Stolen laptop containing information of 4,000 U-M hospital patients still missing
A laptop containing the names and medication information of 4,000 patients at the University of Michigan Health System remains missing more than a month after it was stolen in California.
The laptop belonged to an Omnicell employee. UMHS contracts with the company to program its medication cabinets.
UMHS and Omnicell notified the affected patients last week, about a month after it learned of the theft of the laptop containing patient information. Information of an undetermined number of patients at two other hospitals in markets outside of Michigan was also in files on the laptop, said Todd Simms, Omnicell spokesman.
All of the information on the laptop regards patients that were treated between Oct. 24 and Nov. 13. The names of the two other hospitals involved in the data breach have not been released because they have yet to notify their patients, Simm said.
Omnicell, based in Mountain View, Calif., installs automation equipment and software to help UMHS manage their inventory and medications in its hospitals.
In Omnicell’s 20-year history, there has never been a data breach of patient information from a hospital client before, Simms said, calling it an “isolated incident.”
The employee was a new engineer with Omnicell and had undergone all of the necessary HIPAA training, Simms said. The employee had downloaded certain medication log files containing patient data to analyze some pre-release software intended for use in medication cabinets, Simms said.
The laptop was stolen Nov. 14 from the employee’s car, which was sitting in his driveway at his home in California.
However, the employee violated both Omnicell and UMHS policy by not encrypting the information, Simms said. The laptop was password-protected.
“We have no reason to believe the device was stolen for this information - and it is unlikely the thief would know the information was on the device,” according to a statement from Pete Barkey, director of public relations for UMHS.
Data files on the laptop contained patients’ names, birth dates, UMHS patient number and medical record number, gender, admission and discharge dates, physician name, patient type, location in the hospital, room number, medication name and dosage amounts.
The files did not contain addresses, Social Security numbers or credit card information.
Simms said the data was not clearly marked as patient health information and was not easy to locate and manipulate on the laptop.
“It’s in engineering log file language,” Simms said.
The employee whose laptop was stolen was disciplined and remains employed with Omnicell, Simms said.
“The company is at the end responsible,” Simms said. “We’re doubling our efforts to make sure every single laptop in our company that has any remote possibility of containing patient health information is encrypted.”
Simms said he believes the business relationship between Omnicell and UMHS to be in good standing.

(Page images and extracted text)
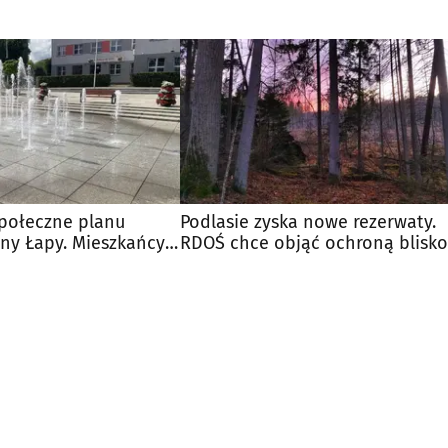
społeczne planu
Podlasie zyska nowe rezerwaty.
ny Łapy. Mieszkańcy
RDOŚ chce objąć ochroną blisko
ć uwagi
1000 hektarów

- **APPLY WHAT YOU READ**
**1.** For each statement, decide whether the laptop theft article supports it. Answer yes or no, and quote the words from the text that decide it.
(a) The laptop was stolen from the employee's car while it sat in his driveway.
(b) The files on the laptop included Social Security numbers.
(c) The employee whose laptop was stolen no longer works for Omnicell.
**2.** Answer these questions from the laptop theft article.
(a) Where is Omnicell based?
(b) Between which dates were the patients whose information was on the laptop treated?
(c) What position does Pete Barkey hold?
**3.** Reproduce the passage of the laptop theft article that begins at the words "The laptop was stolen" and ends after the words "laptop was password-protected.".

- **ANSWERS BY TASK**
**1.**
(a) Yes: "The laptop was stolen Nov. 14 from the employee’s car, which was sitting in his driveway at his home in California."
(b) No: "The files did not contain addresses, Social Security numbers or credit card information."
(c) No: "The employee whose laptop was stolen was disciplined and remains employed with Omnicell, Simms said."

**2.**
(a) Mountain View, Calif.
(b) Between Oct. 24 and Nov. 13.
(c) Director of public relations for UMHS.

**3.**
The laptop was stolen Nov. 14 from the employee’s car, which was sitting in his driveway at his home in California.
However, the employee violated both Omnicell and UMHS policy by not encrypting the information, Simms said. The laptop was password-protected.